Justice Clarence Thomas began the justices’ questioning in the Harvard case by asking the University’s lawyer Seth P. Waxman ’73 to address SFFA’s argument on legacy preferences.

“The petitioner argues that you do have available a race-neutral approach that would yield different but excellent results,” Thomas said.

He added that lowering the proportions of wealthy and legacy students at Harvard could achieve socioeconomic diversity at the school.

“I don't think it's arguable that Harvard is socioeconomically diverse — at least it doesn't appear that way,” Thomas said. “That would not have a constitutional problem if you did it socioeconomically.”

Waxman argued that trading the University’s current admissions program for one that provides no advantage to legacy and donor applicants would not substantially increase the school’s diversity, citing the lower court’s ruling in favor of Harvard’s consideration of race.

“If this were a case in which the evidence showed that eliminating a legacy preference made a substantial difference, the lower courts would have decided the case differently,” Waxman said.

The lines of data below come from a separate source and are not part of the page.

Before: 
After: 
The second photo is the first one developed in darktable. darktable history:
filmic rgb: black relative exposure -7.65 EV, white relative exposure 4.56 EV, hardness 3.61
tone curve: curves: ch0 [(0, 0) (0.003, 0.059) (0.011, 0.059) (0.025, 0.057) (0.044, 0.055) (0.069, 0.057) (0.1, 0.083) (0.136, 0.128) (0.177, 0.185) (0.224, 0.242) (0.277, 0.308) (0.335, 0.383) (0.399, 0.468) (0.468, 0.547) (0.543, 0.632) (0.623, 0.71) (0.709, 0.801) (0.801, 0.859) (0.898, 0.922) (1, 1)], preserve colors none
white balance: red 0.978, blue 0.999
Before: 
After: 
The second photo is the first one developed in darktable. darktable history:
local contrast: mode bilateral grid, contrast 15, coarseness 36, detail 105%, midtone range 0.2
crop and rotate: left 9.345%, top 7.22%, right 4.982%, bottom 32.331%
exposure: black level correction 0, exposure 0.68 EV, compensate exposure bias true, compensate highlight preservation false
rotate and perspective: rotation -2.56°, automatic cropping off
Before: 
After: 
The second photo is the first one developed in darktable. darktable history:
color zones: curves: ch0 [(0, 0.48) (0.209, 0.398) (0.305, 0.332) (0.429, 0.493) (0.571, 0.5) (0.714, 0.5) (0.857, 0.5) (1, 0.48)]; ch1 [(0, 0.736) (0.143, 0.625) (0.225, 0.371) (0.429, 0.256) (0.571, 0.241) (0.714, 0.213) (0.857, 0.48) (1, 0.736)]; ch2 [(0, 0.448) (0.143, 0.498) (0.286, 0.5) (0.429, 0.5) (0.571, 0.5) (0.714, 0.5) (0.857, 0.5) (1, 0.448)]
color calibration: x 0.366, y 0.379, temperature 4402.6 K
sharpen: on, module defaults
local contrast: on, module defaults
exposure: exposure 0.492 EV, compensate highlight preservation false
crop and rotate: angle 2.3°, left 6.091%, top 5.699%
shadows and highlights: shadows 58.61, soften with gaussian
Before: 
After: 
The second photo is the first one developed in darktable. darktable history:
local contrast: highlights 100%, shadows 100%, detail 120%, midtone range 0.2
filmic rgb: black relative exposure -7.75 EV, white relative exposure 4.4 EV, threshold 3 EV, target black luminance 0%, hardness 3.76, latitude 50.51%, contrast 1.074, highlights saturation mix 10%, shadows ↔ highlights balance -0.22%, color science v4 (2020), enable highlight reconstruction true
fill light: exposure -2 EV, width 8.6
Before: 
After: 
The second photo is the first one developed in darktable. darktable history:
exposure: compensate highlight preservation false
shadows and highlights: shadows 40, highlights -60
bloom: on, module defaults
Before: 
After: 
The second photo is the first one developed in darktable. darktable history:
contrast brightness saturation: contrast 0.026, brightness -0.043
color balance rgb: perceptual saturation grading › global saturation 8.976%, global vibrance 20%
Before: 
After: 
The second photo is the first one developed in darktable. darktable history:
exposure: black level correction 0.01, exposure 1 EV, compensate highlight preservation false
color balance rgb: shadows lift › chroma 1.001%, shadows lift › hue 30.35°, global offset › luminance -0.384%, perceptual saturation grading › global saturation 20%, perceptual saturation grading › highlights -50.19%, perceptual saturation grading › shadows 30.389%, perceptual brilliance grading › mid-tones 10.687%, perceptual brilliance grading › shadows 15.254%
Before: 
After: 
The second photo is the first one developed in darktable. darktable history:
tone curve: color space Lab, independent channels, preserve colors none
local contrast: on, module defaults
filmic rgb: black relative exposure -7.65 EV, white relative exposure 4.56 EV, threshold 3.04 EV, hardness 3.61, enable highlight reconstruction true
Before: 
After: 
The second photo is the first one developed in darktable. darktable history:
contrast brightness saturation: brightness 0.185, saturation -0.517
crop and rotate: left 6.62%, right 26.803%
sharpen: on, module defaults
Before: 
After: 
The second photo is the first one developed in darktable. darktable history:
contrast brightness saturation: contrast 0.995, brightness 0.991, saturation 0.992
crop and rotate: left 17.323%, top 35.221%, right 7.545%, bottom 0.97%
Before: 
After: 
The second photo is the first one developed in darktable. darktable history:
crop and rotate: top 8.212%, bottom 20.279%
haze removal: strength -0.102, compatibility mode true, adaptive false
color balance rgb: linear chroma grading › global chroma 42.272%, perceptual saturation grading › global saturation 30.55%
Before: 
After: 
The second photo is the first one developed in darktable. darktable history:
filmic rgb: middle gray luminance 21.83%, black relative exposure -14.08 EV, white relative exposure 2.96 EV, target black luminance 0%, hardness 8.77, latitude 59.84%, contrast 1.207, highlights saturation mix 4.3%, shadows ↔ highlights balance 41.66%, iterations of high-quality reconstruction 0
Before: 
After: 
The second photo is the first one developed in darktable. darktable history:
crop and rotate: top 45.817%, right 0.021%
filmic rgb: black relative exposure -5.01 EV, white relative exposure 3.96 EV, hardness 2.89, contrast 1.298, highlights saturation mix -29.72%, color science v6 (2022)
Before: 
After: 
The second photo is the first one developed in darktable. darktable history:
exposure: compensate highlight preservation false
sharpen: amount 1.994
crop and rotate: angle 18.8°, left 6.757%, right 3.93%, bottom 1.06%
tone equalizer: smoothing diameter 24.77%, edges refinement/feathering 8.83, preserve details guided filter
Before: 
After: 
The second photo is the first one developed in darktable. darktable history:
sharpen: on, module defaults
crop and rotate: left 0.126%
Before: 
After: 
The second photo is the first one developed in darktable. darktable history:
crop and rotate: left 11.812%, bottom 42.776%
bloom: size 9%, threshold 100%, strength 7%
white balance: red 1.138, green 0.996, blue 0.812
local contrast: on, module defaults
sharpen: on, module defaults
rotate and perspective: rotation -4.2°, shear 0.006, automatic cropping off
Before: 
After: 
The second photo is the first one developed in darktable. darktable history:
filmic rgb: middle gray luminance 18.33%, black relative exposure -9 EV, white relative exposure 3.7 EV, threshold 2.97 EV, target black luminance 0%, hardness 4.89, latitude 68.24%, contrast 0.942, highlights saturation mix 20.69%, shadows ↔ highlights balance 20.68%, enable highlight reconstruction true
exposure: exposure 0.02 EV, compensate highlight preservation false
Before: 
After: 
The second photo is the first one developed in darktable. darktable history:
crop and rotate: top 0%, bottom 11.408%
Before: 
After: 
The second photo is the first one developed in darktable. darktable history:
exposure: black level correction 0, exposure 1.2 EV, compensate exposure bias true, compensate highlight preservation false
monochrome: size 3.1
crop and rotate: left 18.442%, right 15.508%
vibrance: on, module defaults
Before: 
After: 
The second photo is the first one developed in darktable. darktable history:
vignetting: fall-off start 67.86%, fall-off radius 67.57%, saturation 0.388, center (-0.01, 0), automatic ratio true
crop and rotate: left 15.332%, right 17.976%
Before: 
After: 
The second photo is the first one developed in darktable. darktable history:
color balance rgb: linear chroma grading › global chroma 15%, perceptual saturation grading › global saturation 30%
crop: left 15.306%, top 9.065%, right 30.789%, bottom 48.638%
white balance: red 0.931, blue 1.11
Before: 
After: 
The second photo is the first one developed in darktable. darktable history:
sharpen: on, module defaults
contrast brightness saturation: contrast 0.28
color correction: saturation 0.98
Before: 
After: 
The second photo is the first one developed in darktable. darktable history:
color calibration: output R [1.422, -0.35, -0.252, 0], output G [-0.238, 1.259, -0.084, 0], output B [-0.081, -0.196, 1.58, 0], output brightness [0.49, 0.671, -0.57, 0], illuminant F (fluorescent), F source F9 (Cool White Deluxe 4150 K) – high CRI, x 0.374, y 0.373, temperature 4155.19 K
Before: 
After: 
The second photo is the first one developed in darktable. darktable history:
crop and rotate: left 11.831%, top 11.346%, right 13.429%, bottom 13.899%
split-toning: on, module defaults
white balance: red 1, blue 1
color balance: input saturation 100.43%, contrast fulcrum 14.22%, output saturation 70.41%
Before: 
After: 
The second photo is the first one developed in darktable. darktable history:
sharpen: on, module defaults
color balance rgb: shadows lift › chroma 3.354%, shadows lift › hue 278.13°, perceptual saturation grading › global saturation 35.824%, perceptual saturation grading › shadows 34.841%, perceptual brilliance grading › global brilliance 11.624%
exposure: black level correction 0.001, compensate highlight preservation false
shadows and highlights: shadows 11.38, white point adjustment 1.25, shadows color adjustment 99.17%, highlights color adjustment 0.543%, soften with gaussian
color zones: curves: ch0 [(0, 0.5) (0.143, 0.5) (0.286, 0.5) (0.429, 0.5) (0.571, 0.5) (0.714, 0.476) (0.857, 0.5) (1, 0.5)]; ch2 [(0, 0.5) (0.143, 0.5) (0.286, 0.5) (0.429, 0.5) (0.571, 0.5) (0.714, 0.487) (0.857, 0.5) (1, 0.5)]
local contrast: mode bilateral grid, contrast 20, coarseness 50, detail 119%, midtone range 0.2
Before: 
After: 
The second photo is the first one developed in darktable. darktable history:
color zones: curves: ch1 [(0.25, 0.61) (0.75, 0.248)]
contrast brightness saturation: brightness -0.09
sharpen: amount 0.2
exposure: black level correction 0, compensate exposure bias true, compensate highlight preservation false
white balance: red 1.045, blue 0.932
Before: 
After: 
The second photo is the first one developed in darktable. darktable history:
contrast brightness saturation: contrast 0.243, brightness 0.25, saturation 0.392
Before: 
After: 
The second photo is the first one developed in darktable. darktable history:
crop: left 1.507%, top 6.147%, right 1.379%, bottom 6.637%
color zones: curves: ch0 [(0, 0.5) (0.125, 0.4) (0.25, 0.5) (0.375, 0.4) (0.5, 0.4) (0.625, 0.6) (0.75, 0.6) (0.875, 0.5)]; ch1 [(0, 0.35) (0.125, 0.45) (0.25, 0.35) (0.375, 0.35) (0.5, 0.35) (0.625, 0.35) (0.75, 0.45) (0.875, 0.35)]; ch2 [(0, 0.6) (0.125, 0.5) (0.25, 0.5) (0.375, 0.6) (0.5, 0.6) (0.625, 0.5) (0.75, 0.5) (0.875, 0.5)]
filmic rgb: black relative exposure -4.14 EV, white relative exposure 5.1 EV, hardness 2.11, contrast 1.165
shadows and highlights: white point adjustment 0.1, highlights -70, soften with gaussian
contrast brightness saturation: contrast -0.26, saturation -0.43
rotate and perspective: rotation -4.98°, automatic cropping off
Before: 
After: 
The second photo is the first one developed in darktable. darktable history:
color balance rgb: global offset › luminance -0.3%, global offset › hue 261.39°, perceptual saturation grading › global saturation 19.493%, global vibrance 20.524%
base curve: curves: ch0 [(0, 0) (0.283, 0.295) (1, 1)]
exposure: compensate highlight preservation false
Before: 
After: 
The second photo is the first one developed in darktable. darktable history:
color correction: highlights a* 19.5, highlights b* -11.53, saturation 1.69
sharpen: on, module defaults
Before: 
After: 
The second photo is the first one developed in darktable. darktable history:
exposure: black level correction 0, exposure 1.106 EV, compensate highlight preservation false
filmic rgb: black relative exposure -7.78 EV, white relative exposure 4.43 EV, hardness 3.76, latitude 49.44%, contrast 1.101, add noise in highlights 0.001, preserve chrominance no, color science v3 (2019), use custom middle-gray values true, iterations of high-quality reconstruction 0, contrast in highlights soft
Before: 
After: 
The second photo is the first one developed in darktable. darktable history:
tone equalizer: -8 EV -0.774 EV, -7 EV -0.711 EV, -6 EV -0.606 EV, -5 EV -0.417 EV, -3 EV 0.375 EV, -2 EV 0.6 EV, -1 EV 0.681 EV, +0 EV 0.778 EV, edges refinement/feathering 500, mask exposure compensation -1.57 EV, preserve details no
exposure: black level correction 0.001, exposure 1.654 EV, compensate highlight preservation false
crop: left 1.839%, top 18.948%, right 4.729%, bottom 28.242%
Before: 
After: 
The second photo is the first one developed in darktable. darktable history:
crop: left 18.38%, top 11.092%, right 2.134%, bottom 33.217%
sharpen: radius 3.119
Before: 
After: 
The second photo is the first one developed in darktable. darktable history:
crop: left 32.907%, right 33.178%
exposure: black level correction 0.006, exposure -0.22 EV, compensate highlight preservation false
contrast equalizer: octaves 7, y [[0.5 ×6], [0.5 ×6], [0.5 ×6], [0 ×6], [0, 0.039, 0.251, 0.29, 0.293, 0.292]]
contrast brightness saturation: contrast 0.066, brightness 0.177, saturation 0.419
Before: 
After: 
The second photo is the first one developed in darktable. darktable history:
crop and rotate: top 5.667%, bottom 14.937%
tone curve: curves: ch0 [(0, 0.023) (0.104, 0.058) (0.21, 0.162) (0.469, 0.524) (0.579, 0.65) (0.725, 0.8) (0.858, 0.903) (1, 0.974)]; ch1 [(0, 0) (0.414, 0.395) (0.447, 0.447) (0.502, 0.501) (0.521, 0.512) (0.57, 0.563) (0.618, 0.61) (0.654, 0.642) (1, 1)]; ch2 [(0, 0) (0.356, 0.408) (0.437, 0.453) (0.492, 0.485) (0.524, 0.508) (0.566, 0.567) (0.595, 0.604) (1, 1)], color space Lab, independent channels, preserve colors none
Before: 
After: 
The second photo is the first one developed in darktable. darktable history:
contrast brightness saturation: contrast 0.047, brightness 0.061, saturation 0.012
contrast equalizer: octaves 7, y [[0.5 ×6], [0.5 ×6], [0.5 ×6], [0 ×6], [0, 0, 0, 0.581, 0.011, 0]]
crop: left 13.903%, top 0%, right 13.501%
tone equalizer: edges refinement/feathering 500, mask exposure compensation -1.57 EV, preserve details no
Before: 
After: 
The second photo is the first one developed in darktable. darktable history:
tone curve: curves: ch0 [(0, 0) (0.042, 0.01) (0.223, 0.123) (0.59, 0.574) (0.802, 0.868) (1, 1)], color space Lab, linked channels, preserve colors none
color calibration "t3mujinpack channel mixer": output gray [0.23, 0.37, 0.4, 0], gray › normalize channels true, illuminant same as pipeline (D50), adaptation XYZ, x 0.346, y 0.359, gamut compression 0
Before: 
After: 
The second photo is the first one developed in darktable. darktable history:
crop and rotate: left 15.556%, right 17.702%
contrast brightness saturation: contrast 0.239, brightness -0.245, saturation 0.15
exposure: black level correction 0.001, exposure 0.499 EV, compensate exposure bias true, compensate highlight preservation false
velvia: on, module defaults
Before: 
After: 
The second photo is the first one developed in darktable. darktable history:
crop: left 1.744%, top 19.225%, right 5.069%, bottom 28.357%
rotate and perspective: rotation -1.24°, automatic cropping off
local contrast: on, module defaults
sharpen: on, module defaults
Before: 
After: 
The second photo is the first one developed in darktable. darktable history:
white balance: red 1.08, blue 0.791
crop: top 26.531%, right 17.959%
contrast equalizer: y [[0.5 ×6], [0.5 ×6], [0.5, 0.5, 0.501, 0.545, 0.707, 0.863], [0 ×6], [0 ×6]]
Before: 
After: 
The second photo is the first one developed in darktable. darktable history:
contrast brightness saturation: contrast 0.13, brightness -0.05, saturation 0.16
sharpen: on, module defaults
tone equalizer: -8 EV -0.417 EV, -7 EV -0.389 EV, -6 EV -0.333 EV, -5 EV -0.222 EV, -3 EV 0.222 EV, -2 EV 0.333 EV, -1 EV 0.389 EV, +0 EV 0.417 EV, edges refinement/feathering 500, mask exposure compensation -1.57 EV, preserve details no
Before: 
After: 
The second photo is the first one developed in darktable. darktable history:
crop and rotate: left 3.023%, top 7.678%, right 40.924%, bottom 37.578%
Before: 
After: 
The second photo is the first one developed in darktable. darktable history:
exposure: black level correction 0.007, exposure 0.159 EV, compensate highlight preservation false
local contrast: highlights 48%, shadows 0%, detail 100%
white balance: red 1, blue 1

He argued that eliminating advantages for students who are athletes, on the dean’s interest list, or children of alumni or faculty — a category of applicants known as ALDCs — would actually decrease the proportion of Black students.

“If you just stopped considering race, it would go from 14 to six percent,” Waxman told the court. “But if you also stopped considering ALDCs, it would go to five percent.”

Following the hearings, Richard Sander ’78, a professor at University of California Los Angeles School of Law who filed an amicus brief in support of SFFA, said that Harvard’s continued preference for legacy applicants may provide the court a justification for ruling against its race-conscious admissions.

“The court can say, ‘We allow you to use racial preferences when you can show that you exhausted all the other alternatives,’” Sander said. “And if you are using legacies, then by definition, you haven't exhausted the other alternatives.”

While legacy preference was not on trial at Monday’s hearing, Boston University School of Law associate professor Jonathan P. Feingold said that if race is eliminated as a factor in college admissions, advantages for ALDC applicants would soon follow.

“It will become politically untenable for Harvard to extend bonuses that, in everything but form, are racial and class preferences for white and wealthy applicants,” he said. “Practically, the end of affirmative action could entail the end of at least formal legacy preferences.”